Email? Hell no – that would be a nightmare. The day I switched off push notifications for email on my phone was the day I took back control of my life from my inbox. Suddenly I was empowered to check my email when I want, not when it wants. Turning them back on for my watch would be a big step backwards.

Calendar alerts? Yes – knowing about my next appointment at a glance is genuinely useful. The calendar is granted access to my wrist.

Twitter? No – I like having notifications about mentions, notable new followers etc on my phone, so I’m not turning them off just so I can have only DMs on Watch.

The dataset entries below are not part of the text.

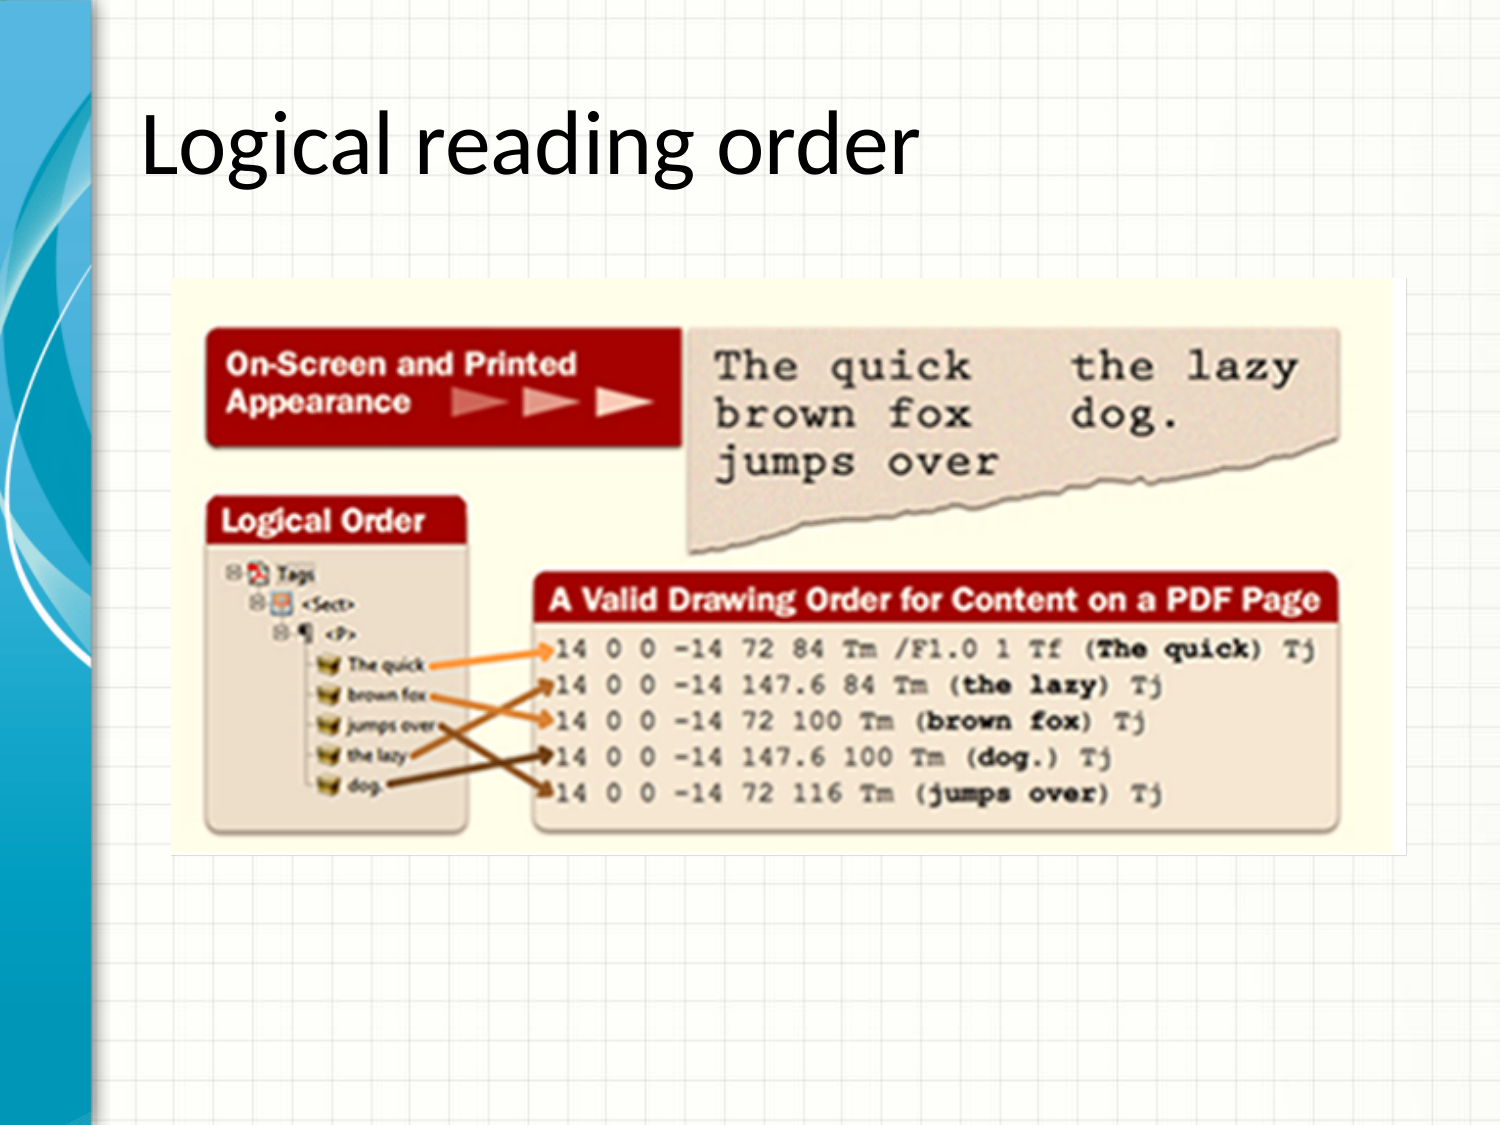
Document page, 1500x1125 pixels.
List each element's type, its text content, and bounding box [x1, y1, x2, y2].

picture [0, 0, 1500, 1125]
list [170, 278, 1409, 858]
title Logical reading order [125, 44, 1450, 232]
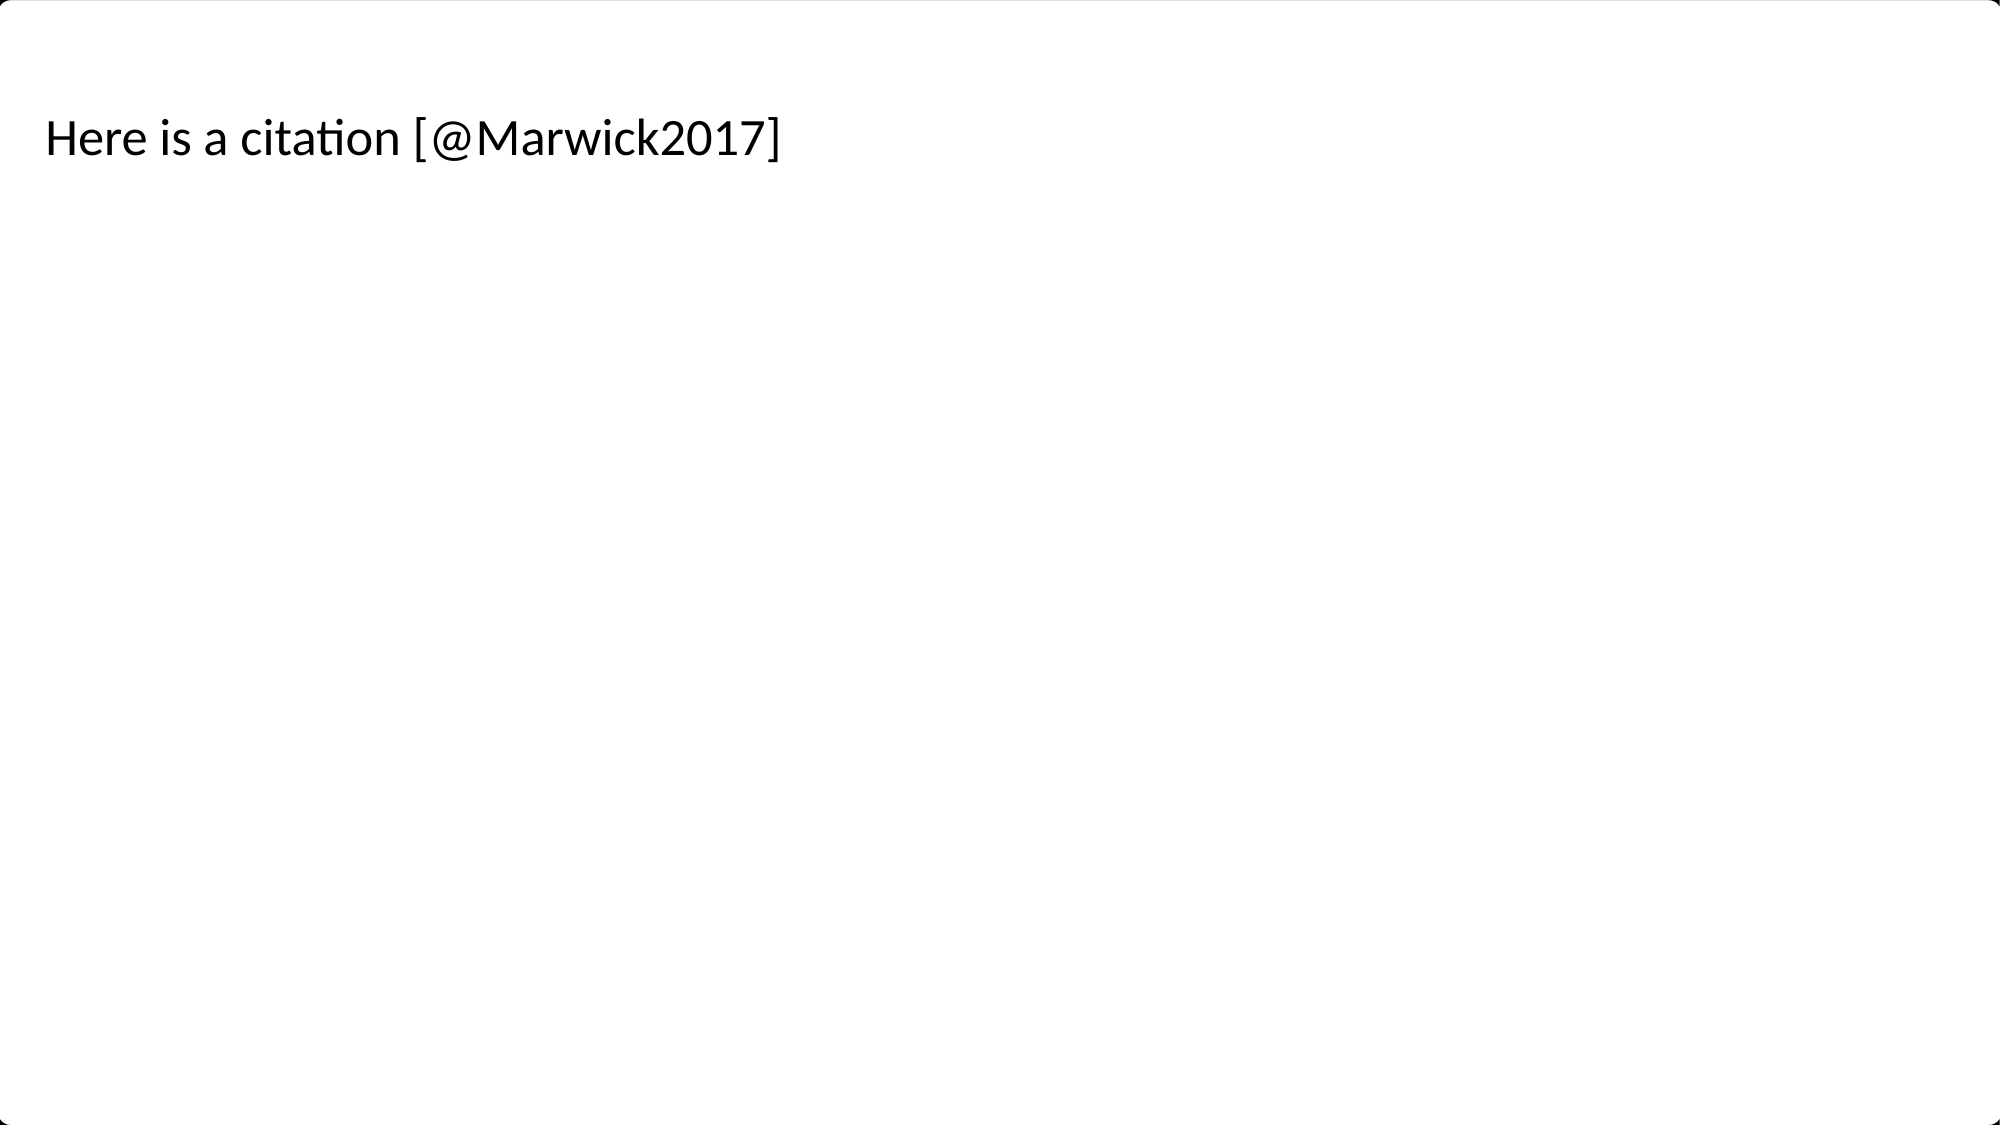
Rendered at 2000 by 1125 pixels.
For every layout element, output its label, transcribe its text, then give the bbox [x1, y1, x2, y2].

list Here is a citation [@Marwick2017] [30, 21, 1962, 1096]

Facebook, Instagram, LinkedIn etc?  No – I just don’t care enough to be bothered by these services on my wrist. If I could just get new friend request, maybe, but everything else is just noise in the sacred space that is my wrist.

Slack? Yes – knowing when I’m mentioned or directly messaged on Slack is handy, and it shouldn’t bother me too much. I tend to be contacted there about pretty time-sensitive issues.

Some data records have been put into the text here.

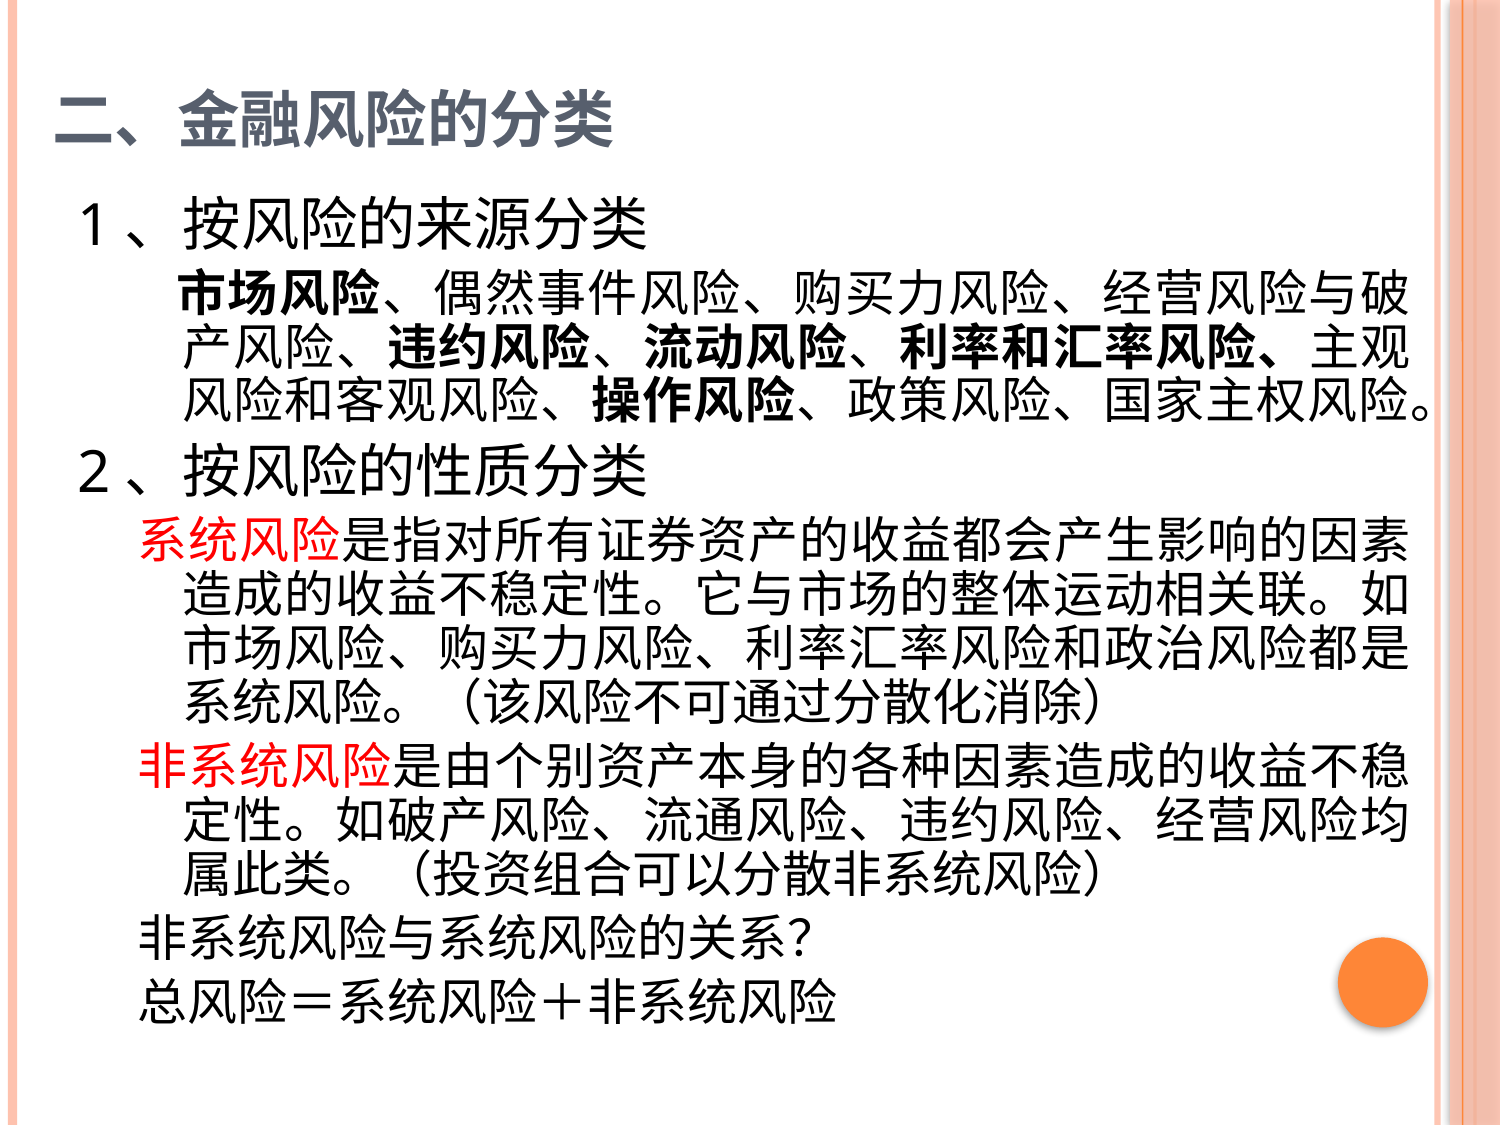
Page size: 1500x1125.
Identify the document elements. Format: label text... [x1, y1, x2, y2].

title 二、金融风险的分类 [37, 37, 1313, 163]
list 1、按风险的来源分类 市场风险、偶然事件风险、购买力风险、经营风险与破产风险、违约风险、流动风险、利率和汇率风险、主观风险和客观风险、操作风险、政策风险、国家主权风险。 2、按风险的性质分类 系统风险是指对所有证券资产的收益都会产生影响的因素造成的收益不稳定性。它与市场的整体运动相关联。如市场风险、购买力风险、利率汇率风险和政治风险都是系统风险。（该风险不可通过分散化消除） 非系统风险是由个别资产本身的各种因素造成的收益不稳定性。如破产风险、流通风险、违约风险、经营风险均属此类。（投资组合可以分散非系统风险） 非系统风险与系统风险的关系？ 总风险＝系统风险＋非系统风险 [62, 187, 1425, 1063]
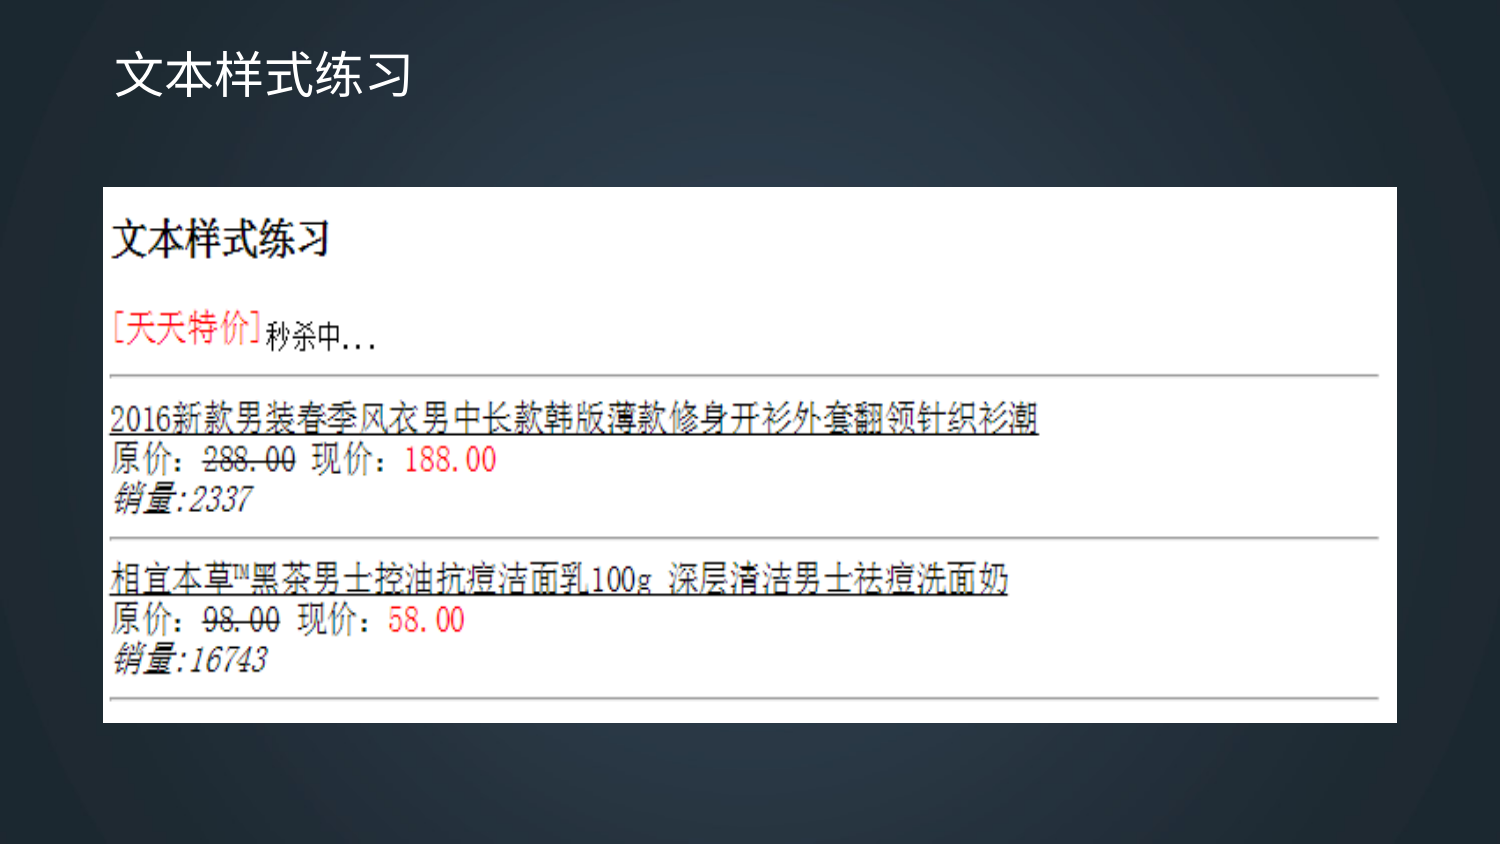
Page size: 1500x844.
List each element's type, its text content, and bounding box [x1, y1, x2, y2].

title 文本样式练习 [103, 44, 1397, 187]
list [103, 187, 1397, 723]
picture [0, 0, 1500, 844]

Facebook Messenger, WhatsApp etc? Yes – that sounds useful, as long as I don’t get too many messages, then they’re getting switched off.

Games? No way.

You get the idea… When it comes to app notifications, my Apple Watch is only going to be a calendar and message alerts device.

There’s more the Watch can offer – fitness tracking; easy access to Siri and Apple Pay; wrist-based interfaces for useful iPhone apps like Citymapper, Uber and Flipboard, and more. Notifications though? I’m going super-minimal until Apple allows more fine-grained control, and that’s a shame.